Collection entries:
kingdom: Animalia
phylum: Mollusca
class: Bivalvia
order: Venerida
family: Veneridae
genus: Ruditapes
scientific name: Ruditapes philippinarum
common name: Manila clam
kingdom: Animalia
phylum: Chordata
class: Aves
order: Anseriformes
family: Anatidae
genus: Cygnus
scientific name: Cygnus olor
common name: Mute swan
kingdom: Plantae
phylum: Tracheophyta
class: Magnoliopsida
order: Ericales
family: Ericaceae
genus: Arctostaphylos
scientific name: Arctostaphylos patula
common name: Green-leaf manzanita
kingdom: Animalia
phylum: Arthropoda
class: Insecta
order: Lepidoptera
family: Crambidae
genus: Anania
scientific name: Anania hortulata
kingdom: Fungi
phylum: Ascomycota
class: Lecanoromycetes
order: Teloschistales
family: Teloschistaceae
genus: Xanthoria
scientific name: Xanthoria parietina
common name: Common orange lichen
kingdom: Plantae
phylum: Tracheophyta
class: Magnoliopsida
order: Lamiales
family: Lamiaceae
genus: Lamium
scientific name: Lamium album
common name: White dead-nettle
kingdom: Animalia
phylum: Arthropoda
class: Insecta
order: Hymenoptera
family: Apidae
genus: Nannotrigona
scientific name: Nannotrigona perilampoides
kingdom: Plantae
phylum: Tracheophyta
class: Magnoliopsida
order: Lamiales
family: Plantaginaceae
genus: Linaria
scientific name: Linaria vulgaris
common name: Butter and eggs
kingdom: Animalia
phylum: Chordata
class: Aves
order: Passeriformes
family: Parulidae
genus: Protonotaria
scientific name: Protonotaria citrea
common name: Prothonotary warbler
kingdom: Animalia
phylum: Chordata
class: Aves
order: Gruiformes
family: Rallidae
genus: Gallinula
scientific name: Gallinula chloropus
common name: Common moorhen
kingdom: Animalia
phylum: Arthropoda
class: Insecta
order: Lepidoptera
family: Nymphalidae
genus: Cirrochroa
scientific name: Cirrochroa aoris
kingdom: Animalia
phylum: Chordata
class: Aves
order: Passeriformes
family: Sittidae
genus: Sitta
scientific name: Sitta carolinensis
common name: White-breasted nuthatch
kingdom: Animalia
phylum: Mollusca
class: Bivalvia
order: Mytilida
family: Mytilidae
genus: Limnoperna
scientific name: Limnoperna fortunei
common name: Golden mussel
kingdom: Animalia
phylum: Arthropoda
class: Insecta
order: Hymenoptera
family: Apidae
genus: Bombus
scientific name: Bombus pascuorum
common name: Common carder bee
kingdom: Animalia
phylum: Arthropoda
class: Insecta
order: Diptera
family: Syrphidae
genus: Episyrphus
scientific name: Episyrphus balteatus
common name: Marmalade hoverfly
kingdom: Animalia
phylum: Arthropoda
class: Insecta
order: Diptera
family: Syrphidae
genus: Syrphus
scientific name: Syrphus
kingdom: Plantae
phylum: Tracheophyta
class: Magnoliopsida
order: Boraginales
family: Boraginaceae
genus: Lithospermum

_Written instruction_:
Please give the lines of all the records above as a numbered list, leaving out any blank lines.

_Problem solution_:
1. kingdom: Animalia
2. phylum: Mollusca
3. class: Bivalvia
4. order: Venerida
5. family: Veneridae
6. genus: Ruditapes
7. scientific name: Ruditapes philippinarum
8. common name: Manila clam
9. kingdom: Animalia
10. phylum: Chordata
11. class: Aves
12. order: Anseriformes
13. family: Anatidae
14. genus: Cygnus
15. scientific name: Cygnus olor
16. common name: Mute swan
17. kingdom: Plantae
18. phylum: Tracheophyta
19. class: Magnoliopsida
20. order: Ericales
21. family: Ericaceae
22. genus: Arctostaphylos
23. scientific name: Arctostaphylos patula
24. common name: Green-leaf manzanita
25. kingdom: Animalia
26. phylum: Arthropoda
27. class: Insecta
28. order: Lepidoptera
29. family: Crambidae
30. genus: Anania
31. scientific name: Anania hortulata
32. kingdom: Fungi
33. phylum: Ascomycota
34. class: Lecanoromycetes
35. order: Teloschistales
36. family: Teloschistaceae
37. genus: Xanthoria
38. scientific name: Xanthoria parietina
39. common name: Common orange lichen
40. kingdom: Plantae
41. phylum: Tracheophyta
42. class: Magnoliopsida
43. order: Lamiales
44. family: Lamiaceae
45. genus: Lamium
46. scientific name: Lamium album
47. common name: White dead-nettle
48. kingdom: Animalia
49. phylum: Arthropoda
50. class: Insecta
51. order: Hymenoptera
52. family: Apidae
53. genus: Nannotrigona
54. scientific name: Nannotrigona perilampoides
55. kingdom: Plantae
56. phylum: Tracheophyta
57. class: Magnoliopsida
58. order: Lamiales
59. family: Plantaginaceae
60. genus: Linaria
61. scientific name: Linaria vulgaris
62. common name: Butter and eggs
63. kingdom: Animalia
64. phylum: Chordata
65. class: Aves
66. order: Passeriformes
67. family: Parulidae
68. genus: Protonotaria
69. scientific name: Protonotaria citrea
70. common name: Prothonotary warbler
71. kingdom: Animalia
72. phylum: Chordata
73. class: Aves
74. order: Gruiformes
75. family: Rallidae
76. genus: Gallinula
77. scientific name: Gallinula chloropus
78. common name: Common moorhen
79. kingdom: Animalia
80. phylum: Arthropoda
81. class: Insecta
82. order: Lepidoptera
83. family: Nymphalidae
84. genus: Cirrochroa
85. scientific name: Cirrochroa aoris
86. kingdom: Animalia
87. phylum: Chordata
88. class: Aves
89. order: Passeriformes
90. family: Sittidae
91. genus: Sitta
92. scientific name: Sitta carolinensis
93. common name: White-breasted nuthatch
94. kingdom: Animalia
95. phylum: Mollusca
96. class: Bivalvia
97. order: Mytilida
98. family: Mytilidae
99. genus: Limnoperna
100. scientific name: Limnoperna fortunei
101. common name: Golden mussel
102. kingdom: Animalia
103. phylum: Arthropoda
104. class: Insecta
105. order: Hymenoptera
106. family: Apidae
107. genus: Bombus
108. scientific name: Bombus pascuorum
109. common name: Common carder bee
110. kingdom: Animalia
111. phylum: Arthropoda
112. class: Insecta
113. order: Diptera
114. family: Syrphidae
115. genus: Episyrphus
116. scientific name: Episyrphus balteatus
117. common name: Marmalade hoverfly
118. kingdom: Animalia
119. phylum: Arthropoda
120. class: Insecta
121. order: Diptera
122. family: Syrphidae
123. genus: Syrphus
124. scientific name: Syrphus
125. kingdom: Plantae
126. phylum: Tracheophyta
127. class: Magnoliopsida
128. order: Boraginales
129. family: Boraginaceae
130. genus: Lithospermum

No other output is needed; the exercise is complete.